One week. I'm a little sad.
Yesterday, packing and cleaning during the day, then to the dojo. A bit of training, then a very nice farewell party.
Senpai Yuka's mother, it turns out, is a bit of a traditional apparel expert; she actually gives classes on wearing kimono. (Yes, it's complicated enough - at least the women's one - that proper wearing is a subject of serious study.) She produced hakama and proceeded to wrap Rob (the Australian sankyu guy who recently arrived and works for KIS) and I up in them. Should be some good photos.
They gave me a Kansai Seido T-shirt, which I think will be the envy of everyone this summer. The Maryland Seido pins I had hoped to give Senpai Kuwa and his family hadn't arrived yet (but I think I can adapt the plan and still get them there), but I gave the dojo the Daruma figure I had brought over. It was my "I want to go to Japan and stay for a good while" Daruma, so this seemed appropriate. I looked up the kanji, for "Nana korobi ya oki" and made a little inscription on the back in Sharpie. Also freed up some space in my luggage by so doing...
A couple of the little girls made cards for me that are so kawaii I can hardly stand it. Will have to take photos of them and include here when I upload to the blog.
I hope to see them all again this fall.
Today, trucked over to Tennoji with a box of books (part one of two) in search of a yuubinkyoku (post office) with the magic "M bag" so I can get the (significantly cheaper) book rate in shipping my mini-library home.
I figured, get to the station, find a wall map, locate the Tennoji post office, and bam! mission accomplished. But when I found the map, there were several POs shown, and none was the Tennoji one. Hmmm. Then I noticed that there was one in the station. Hmmm, probably not the one I want, but maybe I can get info about where the one I want is.
"Sumimasen. Kore wa, hon desu. Koko, M-bag arimasu ka?" Pardon me. This is books. Here, do you have M-bags? At least I hope that's what I asked. Blank look. "Ano...Hon. Special rate. Kaban, hon..." (That's "hon", pronounced "hone", not "hon" as in the Baltimore "hey, hon, how 'bout dem O's?")
After a couple minutes, she pulled out a binder, poured over it, we had a little dialog in my broken Japanese and her much better (but not fluent) English, and figured out that I needed the Tennoji post office - which was near the Shitennoji (mumble mumble) subway stop. So I lugged my box down to the subway, rode up one stop, found a map, and it was smooth from there. Godspeed, my paper friends! See you back home!
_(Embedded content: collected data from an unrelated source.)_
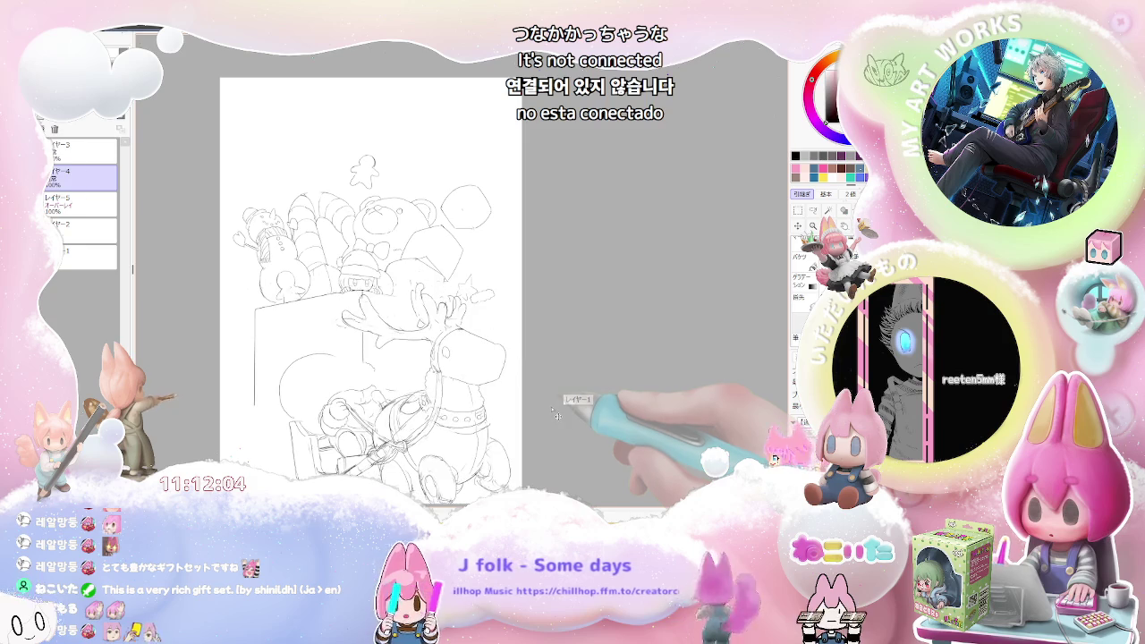
drag(546, 418, 549, 397)
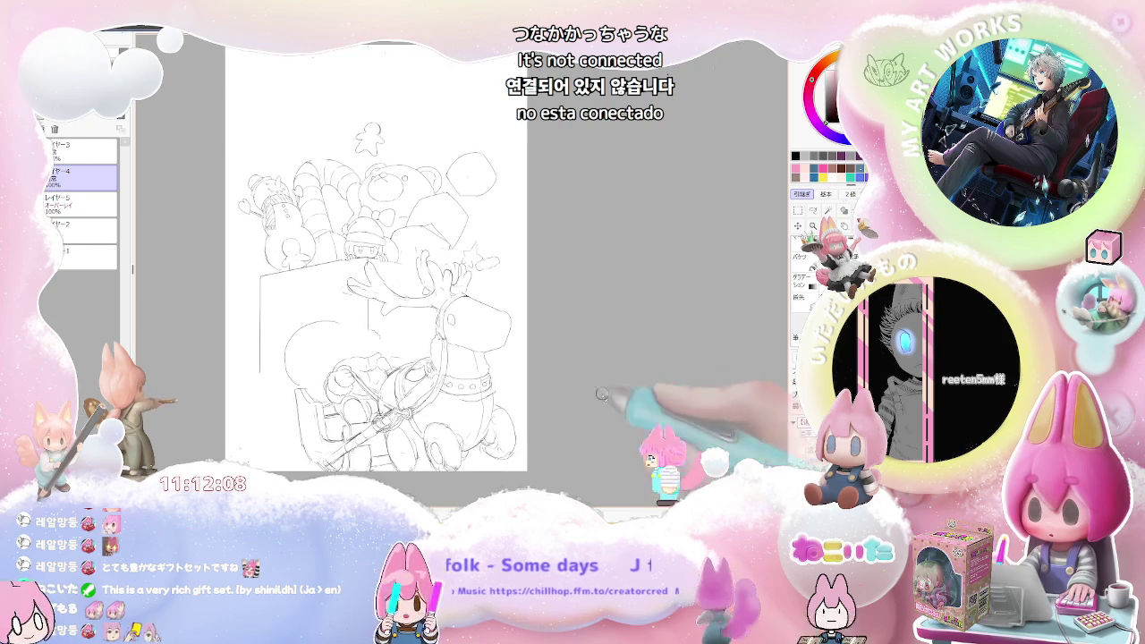
key(l)
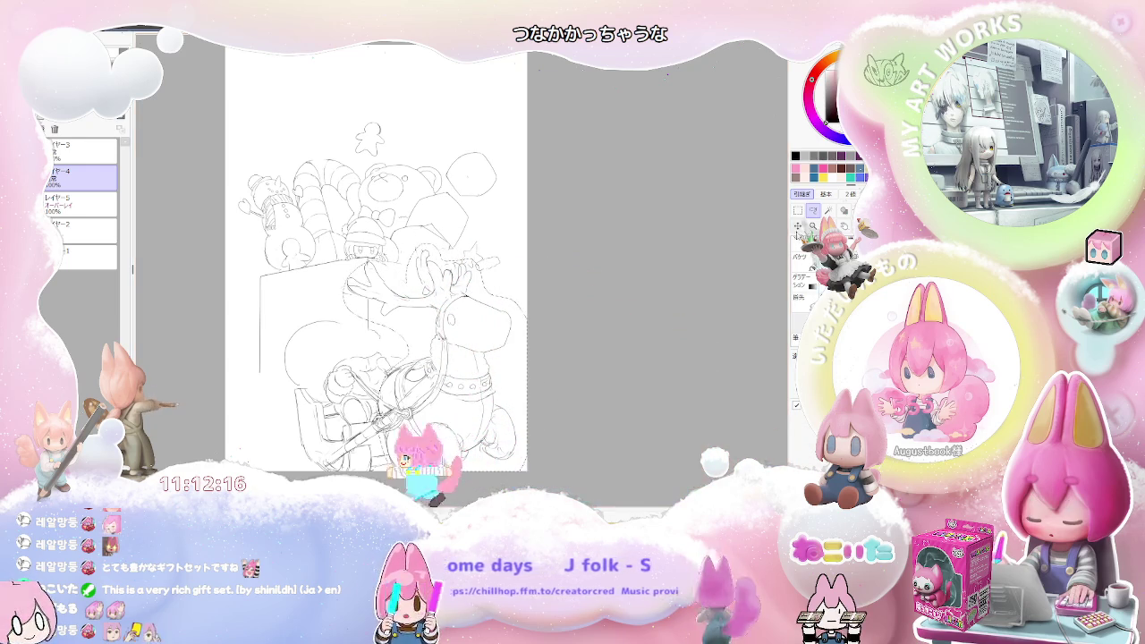
key(ctrl+t)
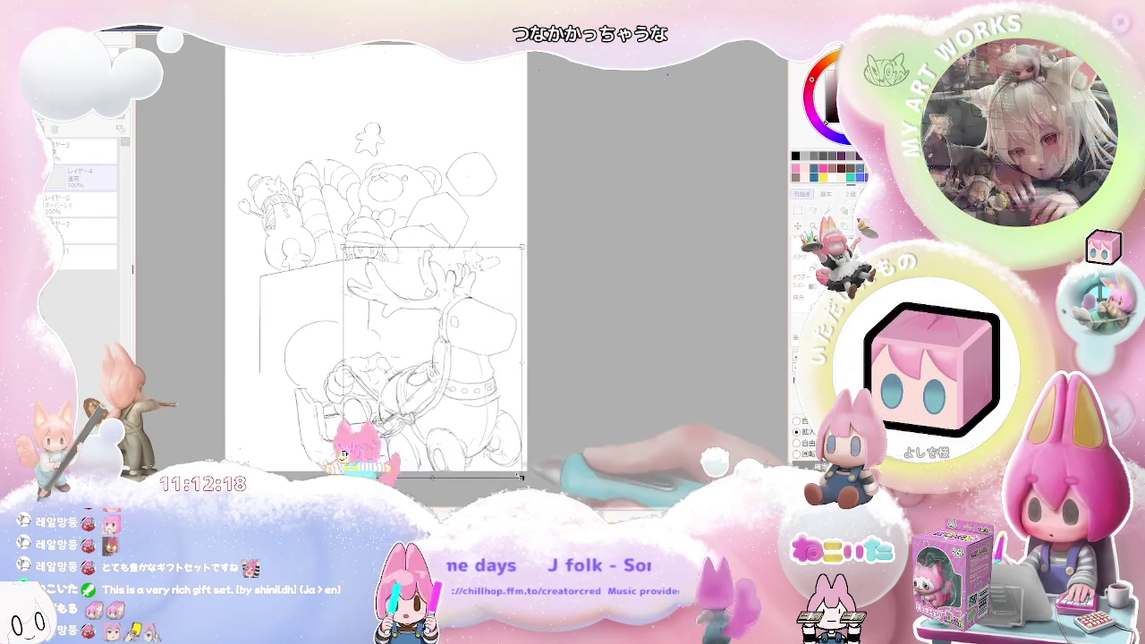
drag(517, 469, 528, 490)
drag(434, 376, 443, 385)
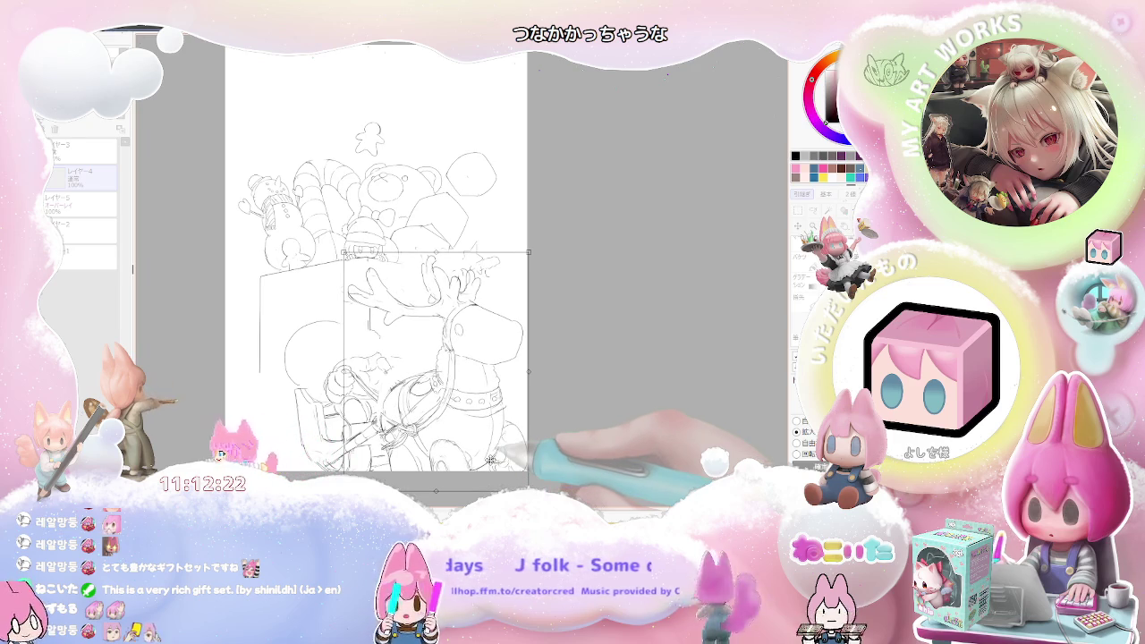
key(Return)
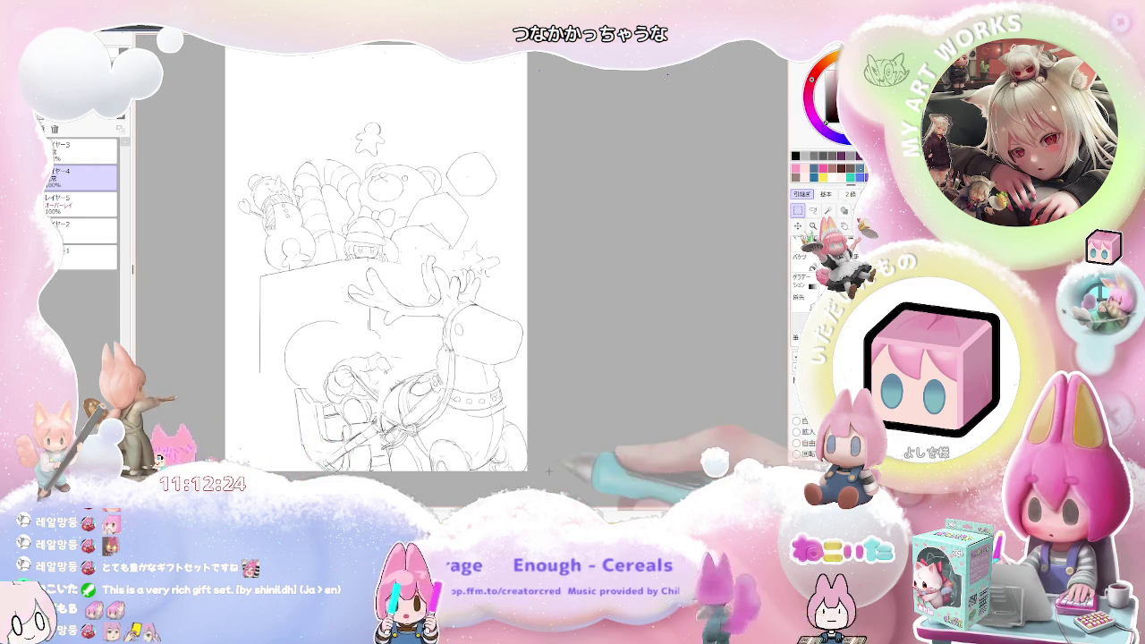
scroll(364, 434, up, 1)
So we start to close it out here. I had thought about trying to get out to Toyko, but the money and time is short, and it makes more sense to hit it in the fall - come a day early for the tournament, fly into Toyko, see a bit there, get a JR one week or 14 day pass, shinkansen to Nagoya, do the tourney and events., shinkansen to Osaka. (The Jr pass just didn't make sense this time, for longer stay without a specific plan to go here now and there then and know what week or two I'd want to freedom of the JR rails.)
Random note: so, last Saturday, I rode back from Nagoya with Senpai Kuwa, Senpai Masaki, and one of the local students. We rode in a minivan (not sure who's), that had TV screens in both the back and in the dash (common here). After a bit of flipping around, they put on some pro wrestling, which is about the same here as back home, so I got a kick out of that.
Then, a commercial - for a musical. _Hairspray_. Yes, my friends, Baltimore's own John Waters is big in Japan. Makes me proud. B'more, represent!!
Went down to Den-Den town after handling the mail today. Wandered around window shopping, ended up not buying anything except a little omiyage for Joe (think I found something useful and appropriate). But electronics browsing there is quite a thing; I might bring extra cash next time to buy up some used gear and resell back home. (SAL shipping might make this practical.)
So I keep hearing "Tomu Kuruze - Rast Samurai!". (Getting that now as I drink a few at Cinquecento.) Guess I need to see the movie when I get home. A few weeks ago, talking to to some Nihonjin guys at The Cellar about karate, some, of them said "I think you are 'blue eyed samurai'". Which is cool, except of course that I had to point out that my eyes are, in fact, almost as brown as any Nihonjin's.) Still, a nice complement.